* WHAT TO PRODUCE:
Can you write out, word for word, every line of text in the material below, leaving the pictures out?

[Opening SOURCE MATERIAL section]

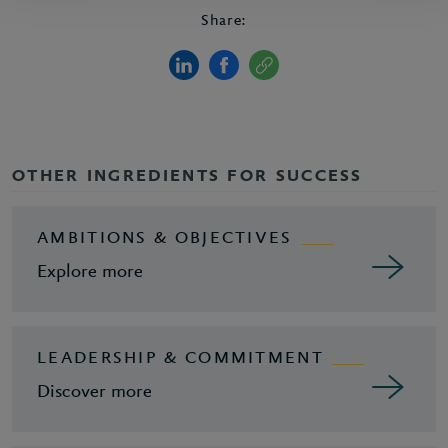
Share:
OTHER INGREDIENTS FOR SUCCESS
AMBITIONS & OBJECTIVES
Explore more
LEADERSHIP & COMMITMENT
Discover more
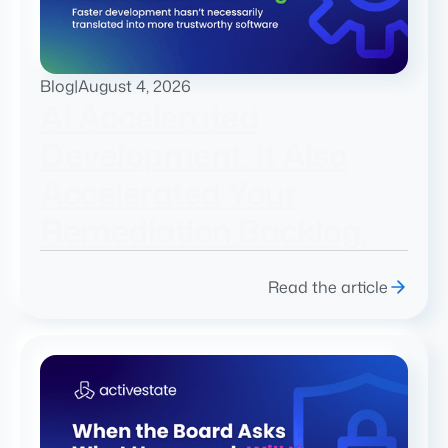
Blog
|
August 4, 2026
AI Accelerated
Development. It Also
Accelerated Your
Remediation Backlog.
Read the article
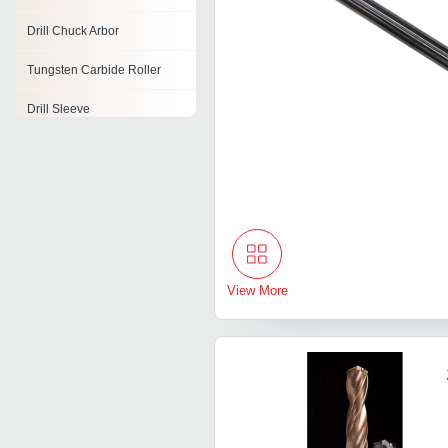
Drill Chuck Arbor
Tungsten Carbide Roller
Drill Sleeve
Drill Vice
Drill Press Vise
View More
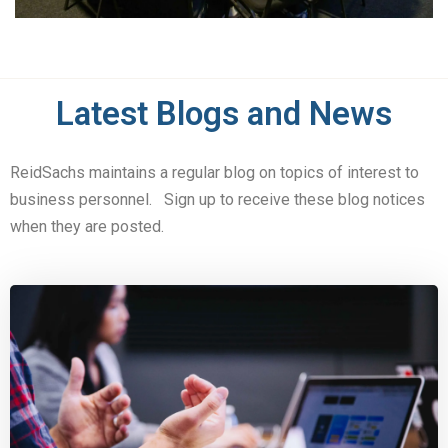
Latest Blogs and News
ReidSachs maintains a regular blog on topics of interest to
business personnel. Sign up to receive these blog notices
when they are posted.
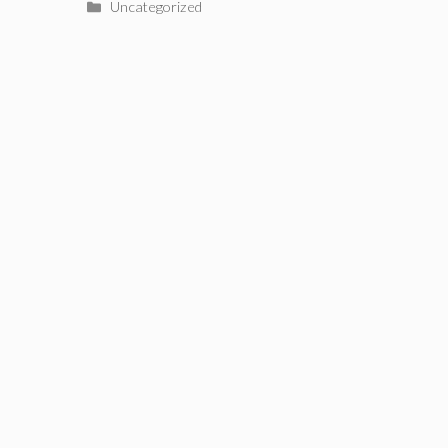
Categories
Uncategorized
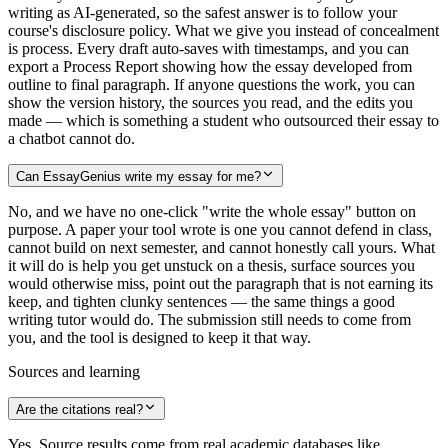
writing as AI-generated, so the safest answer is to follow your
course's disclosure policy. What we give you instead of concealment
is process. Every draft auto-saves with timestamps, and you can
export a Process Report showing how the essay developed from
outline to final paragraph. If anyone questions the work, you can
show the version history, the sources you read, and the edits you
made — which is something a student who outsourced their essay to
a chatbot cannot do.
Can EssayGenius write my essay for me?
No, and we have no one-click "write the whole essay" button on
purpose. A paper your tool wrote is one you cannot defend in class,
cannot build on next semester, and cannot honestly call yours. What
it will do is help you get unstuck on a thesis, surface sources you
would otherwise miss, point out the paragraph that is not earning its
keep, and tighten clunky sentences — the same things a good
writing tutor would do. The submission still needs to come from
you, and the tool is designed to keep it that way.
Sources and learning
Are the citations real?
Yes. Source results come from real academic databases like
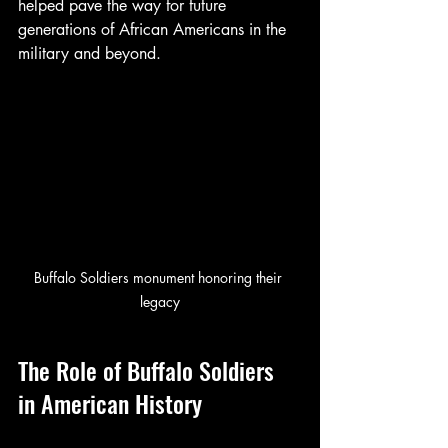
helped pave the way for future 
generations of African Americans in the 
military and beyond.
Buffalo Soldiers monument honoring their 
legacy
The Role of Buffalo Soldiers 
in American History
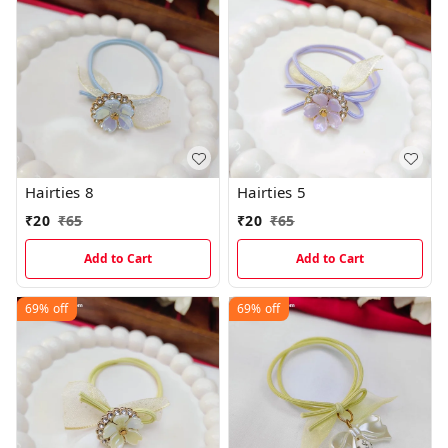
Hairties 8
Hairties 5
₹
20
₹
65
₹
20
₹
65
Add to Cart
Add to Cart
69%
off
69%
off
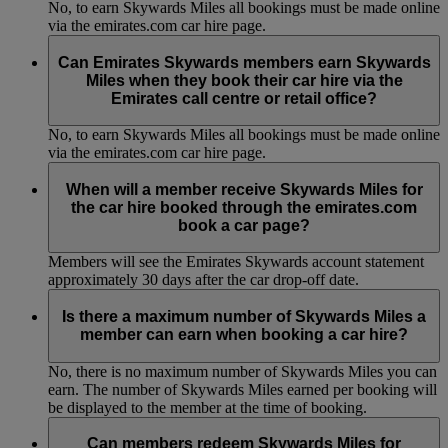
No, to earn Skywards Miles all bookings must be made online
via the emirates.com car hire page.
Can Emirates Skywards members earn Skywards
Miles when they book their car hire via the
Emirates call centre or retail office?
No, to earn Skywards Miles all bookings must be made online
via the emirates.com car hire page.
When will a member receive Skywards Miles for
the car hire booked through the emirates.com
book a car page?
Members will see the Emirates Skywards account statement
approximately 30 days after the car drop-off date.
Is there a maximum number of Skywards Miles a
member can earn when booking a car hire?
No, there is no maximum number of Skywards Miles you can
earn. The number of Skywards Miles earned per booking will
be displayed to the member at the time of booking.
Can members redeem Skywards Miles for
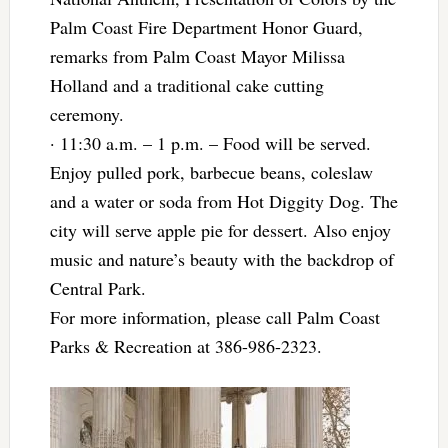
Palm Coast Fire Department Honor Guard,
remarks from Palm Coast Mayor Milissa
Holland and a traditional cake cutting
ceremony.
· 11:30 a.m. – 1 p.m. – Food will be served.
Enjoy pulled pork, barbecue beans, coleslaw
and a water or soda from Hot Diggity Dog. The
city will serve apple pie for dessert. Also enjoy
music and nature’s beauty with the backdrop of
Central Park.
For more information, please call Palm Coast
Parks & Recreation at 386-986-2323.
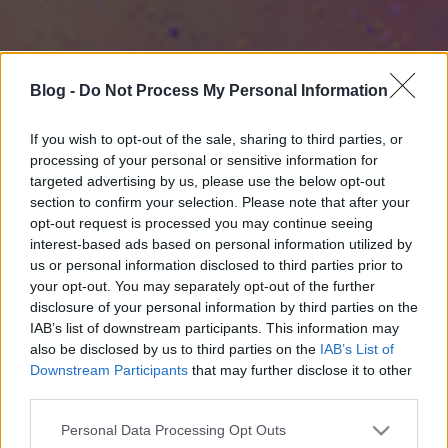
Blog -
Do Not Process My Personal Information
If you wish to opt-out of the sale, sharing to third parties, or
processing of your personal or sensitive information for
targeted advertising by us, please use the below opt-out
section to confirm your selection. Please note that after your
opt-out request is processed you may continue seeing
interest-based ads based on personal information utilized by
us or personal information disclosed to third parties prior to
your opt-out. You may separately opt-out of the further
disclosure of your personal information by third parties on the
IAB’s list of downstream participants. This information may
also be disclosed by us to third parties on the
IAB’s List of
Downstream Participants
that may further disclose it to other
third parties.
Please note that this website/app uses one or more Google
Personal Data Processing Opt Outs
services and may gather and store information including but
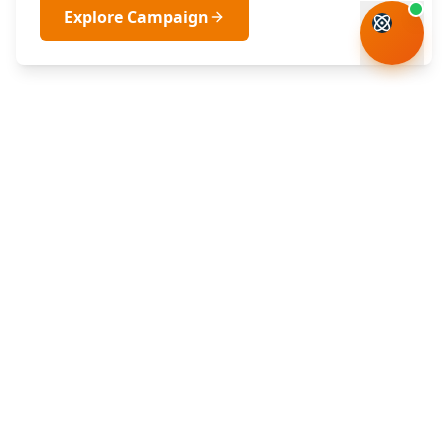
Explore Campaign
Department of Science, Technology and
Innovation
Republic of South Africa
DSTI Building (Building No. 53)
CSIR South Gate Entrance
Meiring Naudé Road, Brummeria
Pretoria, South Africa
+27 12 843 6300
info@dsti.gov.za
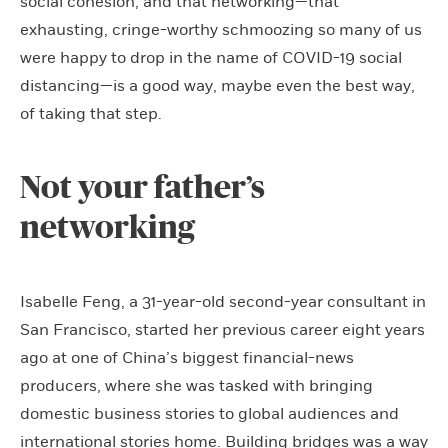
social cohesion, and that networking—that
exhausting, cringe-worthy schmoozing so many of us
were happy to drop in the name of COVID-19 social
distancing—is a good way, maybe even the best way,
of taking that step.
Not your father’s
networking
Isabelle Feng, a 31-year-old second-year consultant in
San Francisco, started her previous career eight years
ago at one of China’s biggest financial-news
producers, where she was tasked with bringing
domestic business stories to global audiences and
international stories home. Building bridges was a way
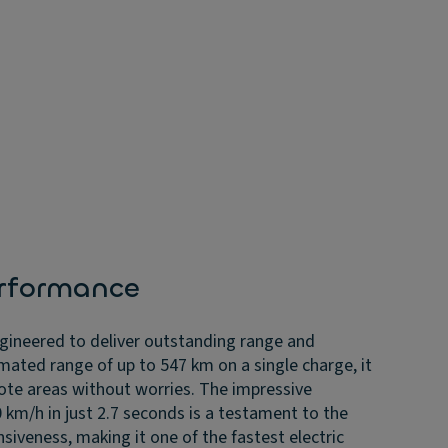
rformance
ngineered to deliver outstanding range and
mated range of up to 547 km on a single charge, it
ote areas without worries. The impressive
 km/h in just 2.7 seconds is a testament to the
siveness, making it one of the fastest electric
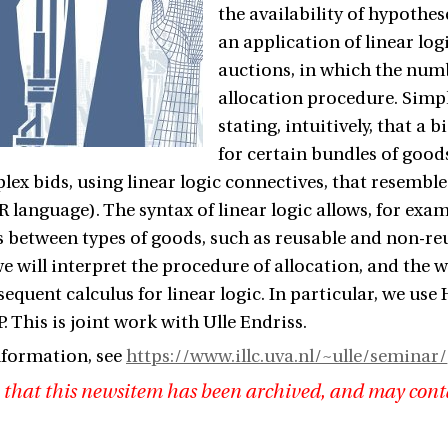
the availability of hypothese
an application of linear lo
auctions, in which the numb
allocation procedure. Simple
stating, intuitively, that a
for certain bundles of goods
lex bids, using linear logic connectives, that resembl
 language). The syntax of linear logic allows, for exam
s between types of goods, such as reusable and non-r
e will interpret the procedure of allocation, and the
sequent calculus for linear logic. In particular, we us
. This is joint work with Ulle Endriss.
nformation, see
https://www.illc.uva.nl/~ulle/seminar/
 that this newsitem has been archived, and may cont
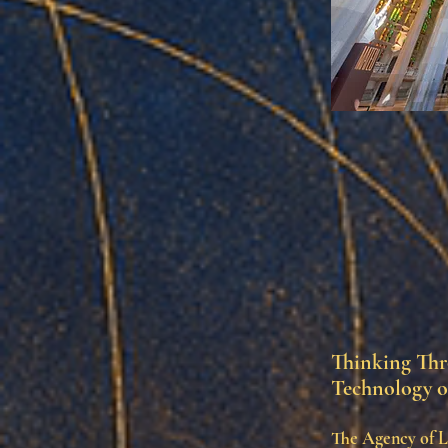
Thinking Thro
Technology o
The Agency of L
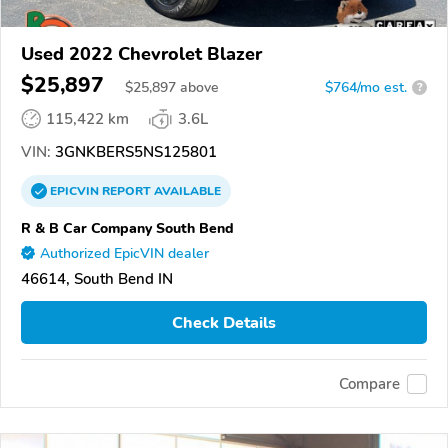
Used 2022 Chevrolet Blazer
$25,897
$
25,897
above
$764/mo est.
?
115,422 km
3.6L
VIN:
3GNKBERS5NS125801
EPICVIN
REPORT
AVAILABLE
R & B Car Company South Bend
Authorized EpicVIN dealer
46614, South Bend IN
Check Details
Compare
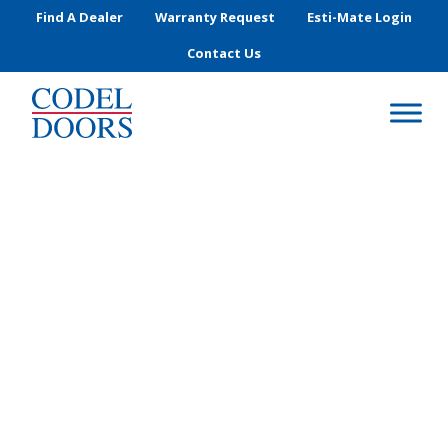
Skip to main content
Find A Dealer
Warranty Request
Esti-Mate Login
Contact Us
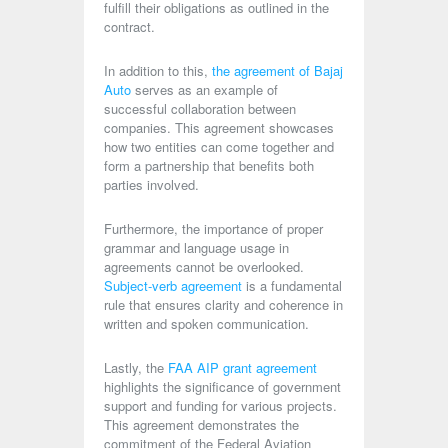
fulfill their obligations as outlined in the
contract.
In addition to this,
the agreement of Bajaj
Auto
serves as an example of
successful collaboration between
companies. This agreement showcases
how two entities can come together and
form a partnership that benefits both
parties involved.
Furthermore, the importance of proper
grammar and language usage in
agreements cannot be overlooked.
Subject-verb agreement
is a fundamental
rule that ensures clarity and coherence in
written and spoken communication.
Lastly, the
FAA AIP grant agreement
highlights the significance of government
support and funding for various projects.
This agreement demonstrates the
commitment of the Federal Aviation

[Closing SOURCE MATERIAL section]

* RESPONSE BOX:
Share:
OTHER INGREDIENTS FOR SUCCESS
AMBITIONS & OBJECTIVES
Explore more
LEADERSHIP & COMMITMENT
Discover more
Blog
|
August 4, 2026
AI Accelerated
Development. It Also
Accelerated Your
Remediation Backlog.
Read the article
Drill Chuck Arbor
Tungsten Carbide Roller
Drill Sleeve
Drill Vice
Drill Press Vise
View More
Latest Blogs and News
ReidSachs maintains a regular blog on topics of interest to
business personnel. Sign up to receive these blog notices
when they are posted.
Categories
Uncategorized
writing as AI-generated, so the safest answer is to follow your
course's disclosure policy. What we give you instead of concealment
is process. Every draft auto-saves with timestamps, and you can
export a Process Report showing how the essay developed from
outline to final paragraph. If anyone questions the work, you can
show the version history, the sources you read, and the edits you
made — which is something a student who outsourced their essay to
a chatbot cannot do.
Can EssayGenius write my essay for me?
No, and we have no one-click "write the whole essay" button on
purpose. A paper your tool wrote is one you cannot defend in class,
cannot build on next semester, and cannot honestly call yours. What
it will do is help you get unstuck on a thesis, surface sources you
would otherwise miss, point out the paragraph that is not earning its
keep, and tighten clunky sentences — the same things a good
writing tutor would do. The submission still needs to come from
you, and the tool is designed to keep it that way.
Sources and learning
Are the citations real?
Yes. Source results come from real academic databases like
helped pave the way for future 
generations of African Americans in the 
military and beyond.
Buffalo Soldiers monument honoring their 
legacy
The Role of Buffalo Soldiers 
in American History
Hairties 8
Hairties 5
₹
20
₹
65
₹
20
₹
65
Add to Cart
Add to Cart
69%
off
69%
off
No, to earn Skywards Miles all bookings must be made online
via the emirates.com car hire page.
Can Emirates Skywards members earn Skywards
Miles when they book their car hire via the
Emirates call centre or retail office?
No, to earn Skywards Miles all bookings must be made online
via the emirates.com car hire page.
When will a member receive Skywards Miles for
the car hire booked through the emirates.com
book a car page?
Members will see the Emirates Skywards account statement
approximately 30 days after the car drop-off date.
Is there a maximum number of Skywards Miles a
member can earn when booking a car hire?
No, there is no maximum number of Skywards Miles you can
earn. The number of Skywards Miles earned per booking will
be displayed to the member at the time of booking.
Can members redeem Skywards Miles for
Palm Coast Fire Department Honor Guard,
remarks from Palm Coast Mayor Milissa
Holland and a traditional cake cutting
ceremony.
· 11:30 a.m. – 1 p.m. – Food will be served.
Enjoy pulled pork, barbecue beans, coleslaw
and a water or soda from Hot Diggity Dog. The
city will serve apple pie for dessert. Also enjoy
music and nature’s beauty with the backdrop of
Central Park.
For more information, please call Palm Coast
Parks & Recreation at 386-986-2323.
Blog -
Do Not Process My Personal Information
If you wish to opt-out of the sale, sharing to third parties, or
processing of your personal or sensitive information for
targeted advertising by us, please use the below opt-out
section to confirm your selection. Please note that after your
opt-out request is processed you may continue seeing
interest-based ads based on personal information utilized by
us or personal information disclosed to third parties prior to
your opt-out. You may separately opt-out of the further
disclosure of your personal information by third parties on the
IAB’s list of downstream participants. This information may
also be disclosed by us to third parties on the
IAB’s List of
Downstream Participants
that may further disclose it to other
third parties.
Please note that this website/app uses one or more Google
Personal Data Processing Opt Outs
services and may gather and store information including but
Explore Campaign
Department of Science, Technology and
Innovation
Republic of South Africa
DSTI Building (Building No. 53)
CSIR South Gate Entrance
Meiring Naudé Road, Brummeria
Pretoria, South Africa
+27 12 843 6300
info@dsti.gov.za
social cohesion, and that networking—that
exhausting, cringe-worthy schmoozing so many of us
were happy to drop in the name of COVID-19 social
distancing—is a good way, maybe even the best way,
of taking that step.
Not your father’s
networking
Isabelle Feng, a 31-year-old second-year consultant in
San Francisco, started her previous career eight years
ago at one of China’s biggest financial-news
producers, where she was tasked with bringing
domestic business stories to global audiences and
international stories home. Building bridges was a way
rformance
ngineered to deliver outstanding range and
mated range of up to 547 km on a single charge, it
ote areas without worries. The impressive
 km/h in just 2.7 seconds is a testament to the
siveness, making it one of the fastest electric
the availability of hypothese
an application of linear lo
auctions, in which the numb
allocation procedure. Simple
stating, intuitively, that a
for certain bundles of goods
lex bids, using linear logic connectives, that resembl
 language). The syntax of linear logic allows, for exam
s between types of goods, such as reusable and non-r
e will interpret the procedure of allocation, and the
sequent calculus for linear logic. In particular, we us
. This is joint work with Ulle Endriss.
nformation, see
https://www.illc.uva.nl/~ulle/seminar/
 that this newsitem has been archived, and may cont
Thinking Thro
Technology o
The Agency of L
Used 2022 Chevrolet Blazer
$25,897
$
25,897
above
$764/mo est.
?
115,422 km
3.6L
VIN:
3GNKBERS5NS125801
EPICVIN
REPORT
AVAILABLE
R & B Car Company South Bend
Authorized EpicVIN dealer
46614, South Bend IN
Check Details
Compare
Skip to main content
Find A Dealer
Warranty Request
Esti-Mate Login
Contact Us
fulfill their obligations as outlined in the
contract.
In addition to this,
the agreement of Bajaj
Auto
serves as an example of
successful collaboration between
companies. This agreement showcases
how two entities can come together and
form a partnership that benefits both
parties involved.
Furthermore, the importance of proper
grammar and language usage in
agreements cannot be overlooked.
Subject-verb agreement
is a fundamental
rule that ensures clarity and coherence in
written and spoken communication.
Lastly, the
FAA AIP grant agreement
highlights the significance of government
support and funding for various projects.
This agreement demonstrates the
commitment of the Federal Aviation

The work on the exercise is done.